**What needs to be done**
Filter the listing below, keeping only the lines that contain the string "kabeliai". Treat the match as case-sensitive.

Data extracted from a collection:
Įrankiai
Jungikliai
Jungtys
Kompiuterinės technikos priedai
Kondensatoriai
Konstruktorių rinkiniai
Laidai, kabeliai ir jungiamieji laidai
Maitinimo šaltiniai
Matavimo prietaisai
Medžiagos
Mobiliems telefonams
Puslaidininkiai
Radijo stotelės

**Written reply**
Laidai, kabeliai ir jungiamieji laidai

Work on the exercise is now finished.